Gracia and web developer Keith Parent feel the same us-vs.-them conflict working between progressive Baton Rouge firms and more traditional ones. It's as though opposing forces are pitched in a designer's cold war, screaming out from every billboard, print ad, menu, home page, logo and concert poster. It's a strategic siege to capture the look and intangible feel of a city in flux.
What colors should Baton Rouge be?
Oktoberproject began as a larger collective of LSU artists, but Gracia says a year of necessary pro bono work weeded out those who took the design firm less seriously. He describes the group's first few years as "under the radar and still in business."
The firm is starting to make its mark, and Oktoberproject brand identities are turning heads. There's the vibrant J-pop techno mash-up for Hello Sushi, or the homely tones of a 1970s dinner table for The Supper Studio.
Surprisingly, it is Bauhaus typographer Jan Tschichold and the clean lines of Swiss design that inform their work the most. The Supper Studio's color bands may tap into pure retro Americana, but the sans serif text is straight Swiss. The Oktoberproject logo itself is a reference to the Swiss cross, only cut up and maneuvered into an arrow pointing forward.
"The Swiss designers were locked up in the Alps and didn't have great access to inks," Gracia says. "So they learned to develop paper as a color. And that's what we do with all of our designs--make white a color."

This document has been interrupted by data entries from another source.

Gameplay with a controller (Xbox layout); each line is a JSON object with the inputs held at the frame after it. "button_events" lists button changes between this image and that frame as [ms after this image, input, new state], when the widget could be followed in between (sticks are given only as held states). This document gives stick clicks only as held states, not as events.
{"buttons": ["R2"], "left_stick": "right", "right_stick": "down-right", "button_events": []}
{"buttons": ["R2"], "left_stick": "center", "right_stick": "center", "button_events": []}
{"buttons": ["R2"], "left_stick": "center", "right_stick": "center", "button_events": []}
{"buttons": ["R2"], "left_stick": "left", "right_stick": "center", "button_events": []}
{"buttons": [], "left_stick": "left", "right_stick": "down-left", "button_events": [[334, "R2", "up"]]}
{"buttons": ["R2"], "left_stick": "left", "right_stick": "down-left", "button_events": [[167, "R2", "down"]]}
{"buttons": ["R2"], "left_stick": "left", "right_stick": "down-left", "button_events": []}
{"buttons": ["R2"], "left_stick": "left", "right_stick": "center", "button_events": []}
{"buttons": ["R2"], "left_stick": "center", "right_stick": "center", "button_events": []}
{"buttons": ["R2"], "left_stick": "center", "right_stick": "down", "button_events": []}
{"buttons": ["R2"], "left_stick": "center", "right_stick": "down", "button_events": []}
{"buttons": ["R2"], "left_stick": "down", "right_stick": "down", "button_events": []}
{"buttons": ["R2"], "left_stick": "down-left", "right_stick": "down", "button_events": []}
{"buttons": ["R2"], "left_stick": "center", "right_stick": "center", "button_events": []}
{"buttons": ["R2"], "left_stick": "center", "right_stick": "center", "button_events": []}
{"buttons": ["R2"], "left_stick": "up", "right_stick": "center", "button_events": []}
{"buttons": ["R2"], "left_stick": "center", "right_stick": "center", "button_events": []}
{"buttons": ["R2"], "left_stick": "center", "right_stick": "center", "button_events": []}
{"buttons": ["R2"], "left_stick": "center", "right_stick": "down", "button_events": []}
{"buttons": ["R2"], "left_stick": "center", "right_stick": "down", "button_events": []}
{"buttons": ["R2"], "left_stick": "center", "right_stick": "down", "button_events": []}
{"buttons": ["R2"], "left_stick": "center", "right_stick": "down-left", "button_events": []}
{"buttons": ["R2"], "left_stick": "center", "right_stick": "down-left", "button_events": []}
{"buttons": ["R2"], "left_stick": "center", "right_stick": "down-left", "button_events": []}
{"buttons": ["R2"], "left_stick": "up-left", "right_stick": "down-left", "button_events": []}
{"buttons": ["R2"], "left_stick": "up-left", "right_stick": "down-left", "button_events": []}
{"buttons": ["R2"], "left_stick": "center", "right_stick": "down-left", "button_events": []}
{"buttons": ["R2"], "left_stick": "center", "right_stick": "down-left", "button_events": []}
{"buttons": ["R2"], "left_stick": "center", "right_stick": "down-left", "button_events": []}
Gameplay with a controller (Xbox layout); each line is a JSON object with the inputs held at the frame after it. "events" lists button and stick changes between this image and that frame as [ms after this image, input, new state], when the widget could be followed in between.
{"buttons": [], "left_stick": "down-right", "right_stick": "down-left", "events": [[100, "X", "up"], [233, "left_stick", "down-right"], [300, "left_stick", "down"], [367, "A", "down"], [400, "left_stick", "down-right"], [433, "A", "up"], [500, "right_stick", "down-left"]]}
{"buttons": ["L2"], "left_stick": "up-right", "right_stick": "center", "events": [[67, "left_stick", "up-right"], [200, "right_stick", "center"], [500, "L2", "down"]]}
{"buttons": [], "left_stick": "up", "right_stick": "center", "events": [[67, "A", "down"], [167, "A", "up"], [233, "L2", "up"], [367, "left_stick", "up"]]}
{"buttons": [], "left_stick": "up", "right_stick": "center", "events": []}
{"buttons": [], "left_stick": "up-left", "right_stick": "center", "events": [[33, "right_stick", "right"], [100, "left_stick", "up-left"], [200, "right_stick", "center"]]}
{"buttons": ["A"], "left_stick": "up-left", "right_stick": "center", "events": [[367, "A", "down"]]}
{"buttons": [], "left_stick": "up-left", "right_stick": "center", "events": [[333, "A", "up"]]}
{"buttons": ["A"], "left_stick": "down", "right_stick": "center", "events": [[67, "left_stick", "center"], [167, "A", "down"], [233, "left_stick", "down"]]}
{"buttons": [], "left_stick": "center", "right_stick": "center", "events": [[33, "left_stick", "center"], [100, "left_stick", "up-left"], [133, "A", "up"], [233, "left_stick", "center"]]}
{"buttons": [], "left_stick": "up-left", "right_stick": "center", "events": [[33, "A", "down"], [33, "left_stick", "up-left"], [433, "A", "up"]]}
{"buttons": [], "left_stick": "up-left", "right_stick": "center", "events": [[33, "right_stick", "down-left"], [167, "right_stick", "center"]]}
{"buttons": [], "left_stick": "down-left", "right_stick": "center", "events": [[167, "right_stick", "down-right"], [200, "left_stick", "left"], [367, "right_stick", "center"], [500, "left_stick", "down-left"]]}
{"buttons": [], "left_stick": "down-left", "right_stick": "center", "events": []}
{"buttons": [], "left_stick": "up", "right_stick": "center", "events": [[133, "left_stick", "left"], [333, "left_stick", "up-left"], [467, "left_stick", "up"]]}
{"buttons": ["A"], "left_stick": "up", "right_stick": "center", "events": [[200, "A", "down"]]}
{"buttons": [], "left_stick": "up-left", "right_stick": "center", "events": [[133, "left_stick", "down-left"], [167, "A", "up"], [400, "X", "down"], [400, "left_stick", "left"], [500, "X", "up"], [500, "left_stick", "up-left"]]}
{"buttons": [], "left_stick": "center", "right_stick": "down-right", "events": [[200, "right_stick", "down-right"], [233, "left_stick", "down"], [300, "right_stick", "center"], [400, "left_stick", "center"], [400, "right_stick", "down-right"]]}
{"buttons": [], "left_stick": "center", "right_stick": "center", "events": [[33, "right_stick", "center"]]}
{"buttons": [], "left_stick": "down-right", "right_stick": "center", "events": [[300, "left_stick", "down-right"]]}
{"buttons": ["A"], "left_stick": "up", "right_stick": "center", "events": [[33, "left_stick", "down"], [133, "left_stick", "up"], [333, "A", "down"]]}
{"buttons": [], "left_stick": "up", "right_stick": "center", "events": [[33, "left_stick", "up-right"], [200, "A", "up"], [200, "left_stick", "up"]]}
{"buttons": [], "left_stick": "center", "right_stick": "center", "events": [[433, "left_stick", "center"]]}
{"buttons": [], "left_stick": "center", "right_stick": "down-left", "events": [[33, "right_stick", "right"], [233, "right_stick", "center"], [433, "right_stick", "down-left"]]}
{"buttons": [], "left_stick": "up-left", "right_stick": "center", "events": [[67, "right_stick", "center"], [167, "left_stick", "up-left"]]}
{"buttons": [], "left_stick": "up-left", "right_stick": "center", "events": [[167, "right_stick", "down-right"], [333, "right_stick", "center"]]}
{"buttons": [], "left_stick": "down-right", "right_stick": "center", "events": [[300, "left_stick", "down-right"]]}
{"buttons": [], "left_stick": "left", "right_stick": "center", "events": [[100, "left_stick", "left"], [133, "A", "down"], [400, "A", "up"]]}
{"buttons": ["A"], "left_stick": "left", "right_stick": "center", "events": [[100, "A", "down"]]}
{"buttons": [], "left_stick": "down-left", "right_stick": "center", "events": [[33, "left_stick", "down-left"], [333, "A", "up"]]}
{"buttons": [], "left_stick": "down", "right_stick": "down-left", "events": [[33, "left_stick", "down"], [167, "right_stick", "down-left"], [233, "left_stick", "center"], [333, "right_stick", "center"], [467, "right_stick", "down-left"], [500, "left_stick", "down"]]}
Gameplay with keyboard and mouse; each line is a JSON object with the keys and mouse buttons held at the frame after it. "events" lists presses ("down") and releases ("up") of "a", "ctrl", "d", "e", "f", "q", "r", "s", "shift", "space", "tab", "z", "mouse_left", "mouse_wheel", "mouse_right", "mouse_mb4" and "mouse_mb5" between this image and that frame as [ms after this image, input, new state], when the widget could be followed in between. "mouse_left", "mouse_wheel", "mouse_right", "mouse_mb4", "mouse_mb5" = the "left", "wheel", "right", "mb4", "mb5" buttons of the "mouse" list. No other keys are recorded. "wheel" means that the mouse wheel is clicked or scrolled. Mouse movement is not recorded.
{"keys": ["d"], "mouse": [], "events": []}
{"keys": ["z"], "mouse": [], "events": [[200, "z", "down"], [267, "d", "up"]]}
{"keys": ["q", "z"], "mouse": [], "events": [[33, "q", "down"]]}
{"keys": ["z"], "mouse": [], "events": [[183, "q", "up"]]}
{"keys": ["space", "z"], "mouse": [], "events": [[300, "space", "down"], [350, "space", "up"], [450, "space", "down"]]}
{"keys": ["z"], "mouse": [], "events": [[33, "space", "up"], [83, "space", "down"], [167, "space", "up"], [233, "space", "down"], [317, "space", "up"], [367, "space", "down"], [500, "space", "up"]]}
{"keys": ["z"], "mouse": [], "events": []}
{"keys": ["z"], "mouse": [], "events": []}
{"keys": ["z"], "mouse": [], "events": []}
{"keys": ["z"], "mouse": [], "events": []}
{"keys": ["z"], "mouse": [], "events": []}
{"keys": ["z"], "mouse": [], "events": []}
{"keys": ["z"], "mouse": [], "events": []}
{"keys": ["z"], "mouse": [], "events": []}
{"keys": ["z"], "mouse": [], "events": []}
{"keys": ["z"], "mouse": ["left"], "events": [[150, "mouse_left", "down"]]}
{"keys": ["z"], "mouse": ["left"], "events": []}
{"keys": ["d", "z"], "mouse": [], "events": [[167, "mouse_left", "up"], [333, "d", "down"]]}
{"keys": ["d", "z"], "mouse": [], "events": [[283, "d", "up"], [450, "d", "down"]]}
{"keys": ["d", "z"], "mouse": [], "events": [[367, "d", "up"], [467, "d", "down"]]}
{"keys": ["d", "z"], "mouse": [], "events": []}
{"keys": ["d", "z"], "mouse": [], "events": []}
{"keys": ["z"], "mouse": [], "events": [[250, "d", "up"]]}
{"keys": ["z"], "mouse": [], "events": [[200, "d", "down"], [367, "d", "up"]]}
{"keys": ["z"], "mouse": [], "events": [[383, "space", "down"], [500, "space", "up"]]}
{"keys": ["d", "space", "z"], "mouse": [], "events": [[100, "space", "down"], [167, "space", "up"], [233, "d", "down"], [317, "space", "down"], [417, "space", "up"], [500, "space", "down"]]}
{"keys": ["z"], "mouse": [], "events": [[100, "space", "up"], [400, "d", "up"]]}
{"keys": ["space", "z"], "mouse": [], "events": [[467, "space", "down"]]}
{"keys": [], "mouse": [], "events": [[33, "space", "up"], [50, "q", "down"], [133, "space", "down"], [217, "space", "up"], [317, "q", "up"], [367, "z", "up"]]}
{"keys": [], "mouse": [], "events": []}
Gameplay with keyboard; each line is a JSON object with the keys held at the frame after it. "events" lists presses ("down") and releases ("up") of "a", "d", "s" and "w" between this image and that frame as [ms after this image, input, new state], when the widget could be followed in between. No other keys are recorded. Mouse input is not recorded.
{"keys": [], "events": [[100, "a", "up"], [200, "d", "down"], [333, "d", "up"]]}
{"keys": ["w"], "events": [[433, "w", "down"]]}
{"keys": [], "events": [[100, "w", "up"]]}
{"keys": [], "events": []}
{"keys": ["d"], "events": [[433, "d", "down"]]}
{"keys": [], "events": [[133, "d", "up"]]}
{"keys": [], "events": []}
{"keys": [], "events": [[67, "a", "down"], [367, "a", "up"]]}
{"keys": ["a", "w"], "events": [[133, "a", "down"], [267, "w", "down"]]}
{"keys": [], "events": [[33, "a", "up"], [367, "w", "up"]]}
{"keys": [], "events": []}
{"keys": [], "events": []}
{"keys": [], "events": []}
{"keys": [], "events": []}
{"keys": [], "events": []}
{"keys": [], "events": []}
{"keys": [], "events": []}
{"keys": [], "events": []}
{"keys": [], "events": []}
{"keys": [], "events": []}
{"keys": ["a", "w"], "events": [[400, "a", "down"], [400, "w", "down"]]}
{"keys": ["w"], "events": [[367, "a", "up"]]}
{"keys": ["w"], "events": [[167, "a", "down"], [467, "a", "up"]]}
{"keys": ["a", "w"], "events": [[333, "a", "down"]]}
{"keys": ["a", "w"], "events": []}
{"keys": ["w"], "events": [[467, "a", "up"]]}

The Beatles did it with the stark cover of their eponymous 1968 release, and who is going to question them? As the web site for Timeless Designs attests, Oktoberproject has never shied away from white space. But more than that, one can draw an analogy between the local designers and their European heroes. If Gracia and Parent were a Swiss collective, Baton Rouge's conservative view of design would be their Alps, an obstacle only surmounted by the double-edged sword of simplicity and daring.
These two qualities are essential for an effective logo, Gracia says. The Oktoberproject principals prove adept at analyzing the effects a symbol's form and color have on it. This is their small talk. For the record, Parent's Gracia especially is not afraid to speak his mind. He finds particularly annoying the amateur designers who--armed with Photoshop and Microsoft Word--have launched thousands of hideous and unimaginative ads. "Typesetters" he calls them.
He also wants to strike the overused starburst shape from Baton Rouge's palette. CC's Coffee House and others rely too heavily on the starburst to add background depth to their design, he says.
"Red, white and black is kind of a cheap trick, too," Gracia says in frustration. "Those are the three boldest colors in the spectrum, and they always look good together. You could put the word 'pooh' in red on a black background with white dots behind it, and it would look good."
Oktoberproject even approached The Lava Room about designing a new logo for downtown's famously red, white and black tapas bar. They were rebuffed.
But it was this instinct to forge a new direction that caught the attention of Hello Sushi owner Angela Finch. She allowed Gracia and Parent to push their work beyond the two dimensions of print ads and web pages and into the restaurant space itself. Together with photographer Kevin Duffey and architect Melissa Deshotels, they created a bold environment that envelops the patron at every turn.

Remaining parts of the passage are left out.